◆ Action item:
Put every text line of the records below into a JSON list of strings, one string per line. Skip blank lines and leave out the pictures.

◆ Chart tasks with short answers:

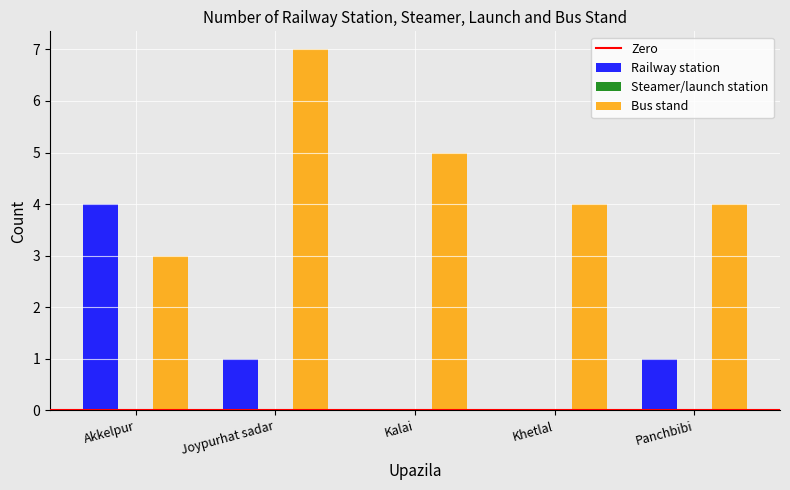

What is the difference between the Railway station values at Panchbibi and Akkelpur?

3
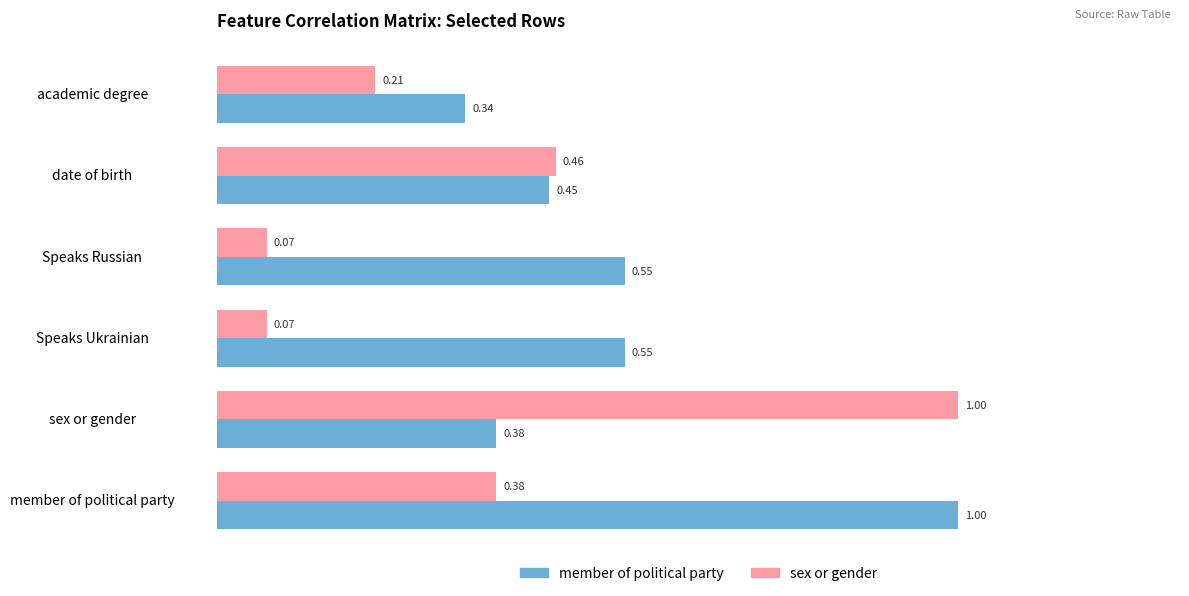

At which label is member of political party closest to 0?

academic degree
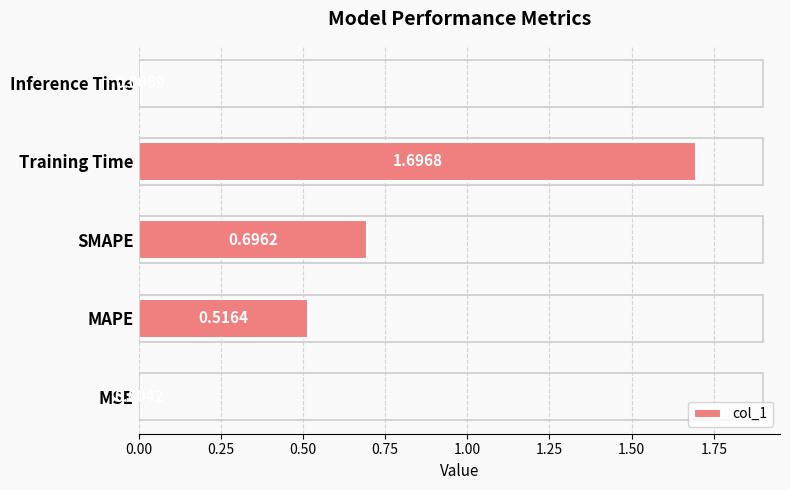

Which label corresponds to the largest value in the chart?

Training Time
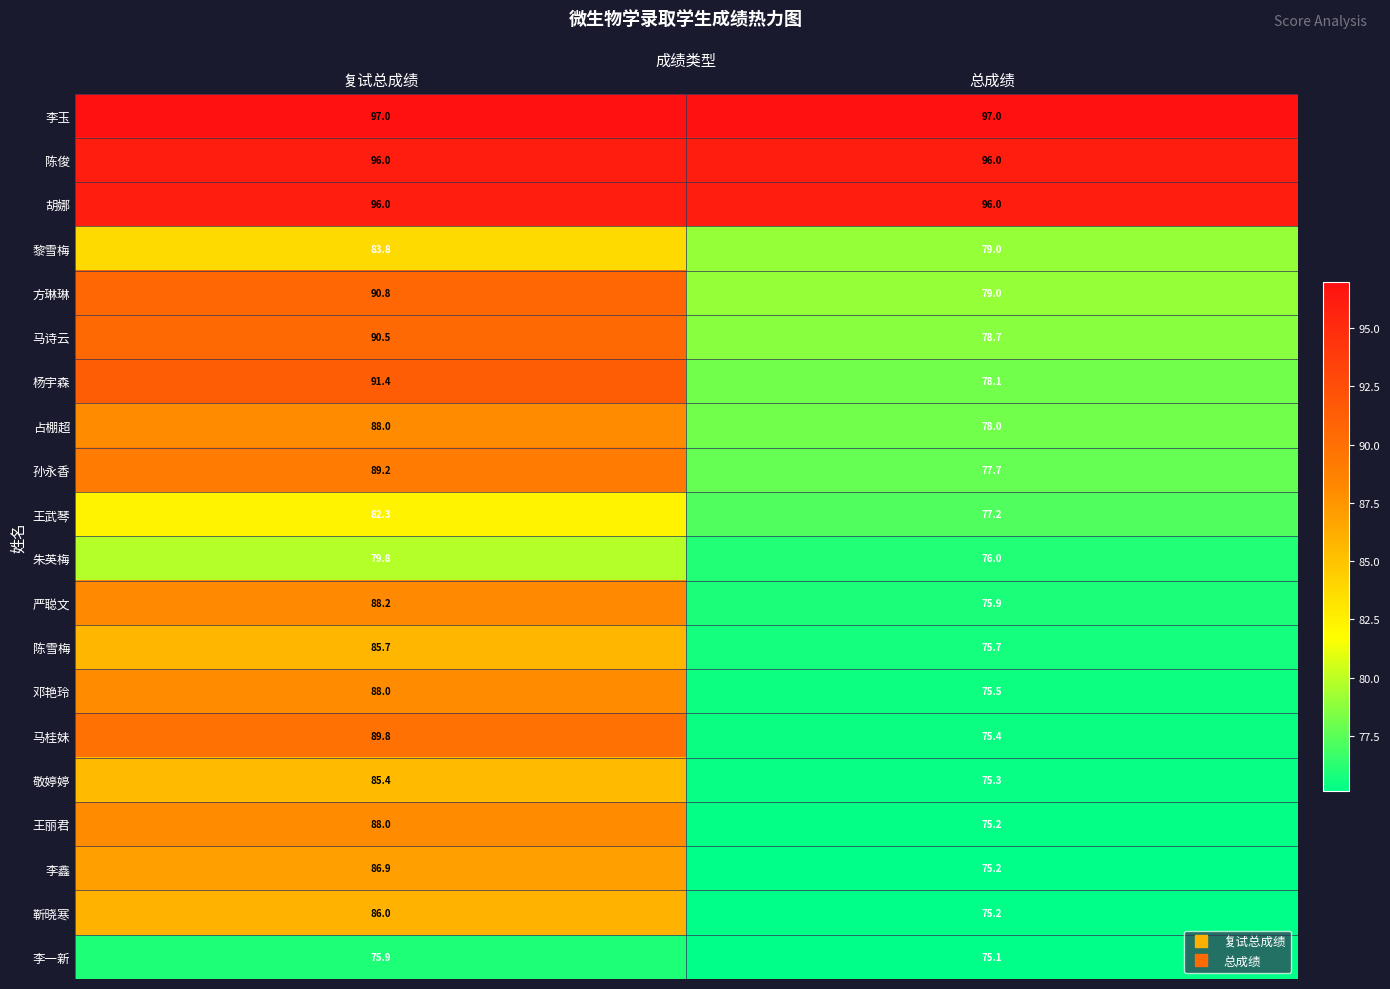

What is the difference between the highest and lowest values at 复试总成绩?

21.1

◆ Task result:
[
  "What is the difference between the Railway station values at Panchbibi and Akkelpur?",
  "3",
  "At which label is member of political party closest to 0?",
  "academic degree",
  "Which label corresponds to the largest value in the chart?",
  "Training Time",
  "What is the difference between the highest and lowest values at 复试总成绩?",
  "21.1"
]